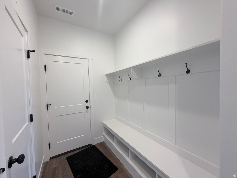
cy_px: 89
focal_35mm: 14
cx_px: 118
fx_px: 96
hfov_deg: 102.1
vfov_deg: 85.7
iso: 200
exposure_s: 1/120
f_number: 2.2
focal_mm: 2.22
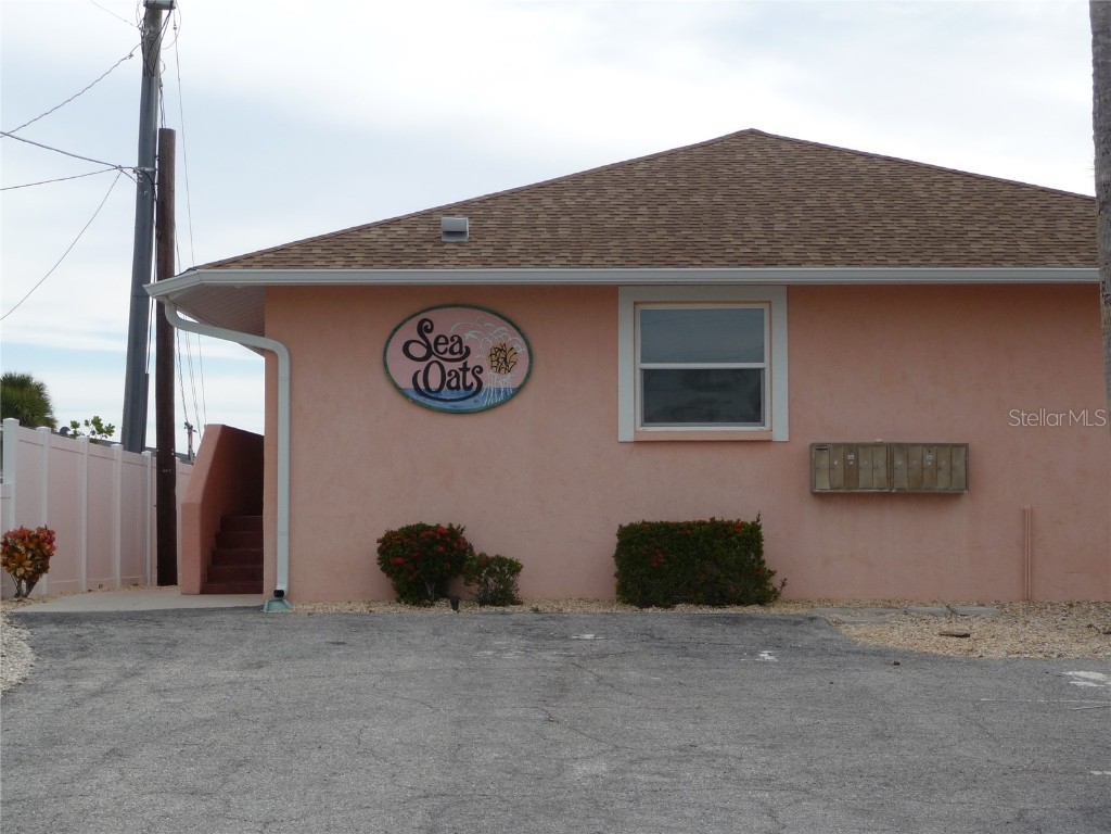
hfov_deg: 31.7
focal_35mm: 61
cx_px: 556
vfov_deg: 24.0
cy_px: 417
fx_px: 1958
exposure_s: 1/500
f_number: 4.3
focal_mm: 9.3
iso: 100
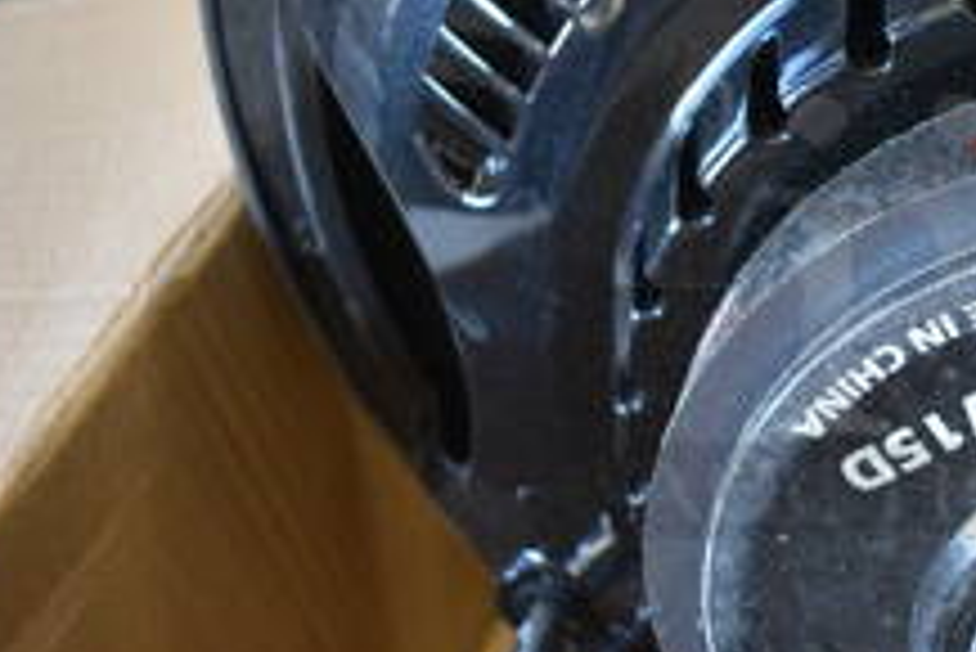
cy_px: 301
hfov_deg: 24.7
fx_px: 2062
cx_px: 1097
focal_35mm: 76
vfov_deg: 18.0
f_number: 3.5
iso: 1250
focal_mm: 18
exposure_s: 1/125
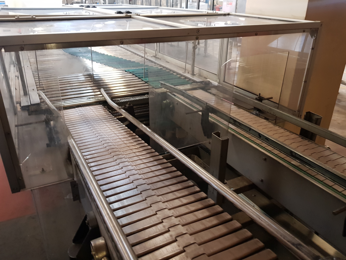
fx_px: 260
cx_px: 173
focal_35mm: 26
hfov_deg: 67.3
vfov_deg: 53.1
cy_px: 130
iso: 250
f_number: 1.7
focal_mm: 4.3
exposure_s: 1/13
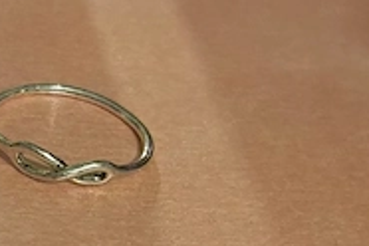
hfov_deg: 17.5
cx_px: 77
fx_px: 1189
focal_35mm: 116
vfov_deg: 11.6
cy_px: 300
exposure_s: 1/32
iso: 320
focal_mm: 5.96
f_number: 1.6
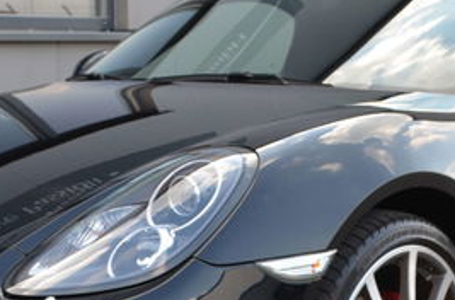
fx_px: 1196
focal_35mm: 95
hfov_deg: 21.5
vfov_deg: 14.3
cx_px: 213
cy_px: 210
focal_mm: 22
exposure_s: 1/60
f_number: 5.6
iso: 140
···
§ WHAT YOU ARE ASKED TO DO
Every line from the one holding "vfov_deg: 24.0" through the final line of the data above is to be reproduced exactly, both ends included, with the pictures left out.

§ WRITTEN ANSWER
vfov_deg: 24.0
cy_px: 417
fx_px: 1958
exposure_s: 1/500
f_number: 4.3
focal_mm: 9.3
iso: 100
cy_px: 301
hfov_deg: 24.7
fx_px: 2062
cx_px: 1097
focal_35mm: 76
vfov_deg: 18.0
f_number: 3.5
iso: 1250
focal_mm: 18
exposure_s: 1/125
fx_px: 260
cx_px: 173
focal_35mm: 26
hfov_deg: 67.3
vfov_deg: 53.1
cy_px: 130
iso: 250
f_number: 1.7
focal_mm: 4.3
exposure_s: 1/13
hfov_deg: 17.5
cx_px: 77
fx_px: 1189
focal_35mm: 116
vfov_deg: 11.6
cy_px: 300
exposure_s: 1/32
iso: 320
focal_mm: 5.96
f_number: 1.6
fx_px: 1196
focal_35mm: 95
hfov_deg: 21.5
vfov_deg: 14.3
cx_px: 213
cy_px: 210
focal_mm: 22
exposure_s: 1/60
f_number: 5.6
iso: 140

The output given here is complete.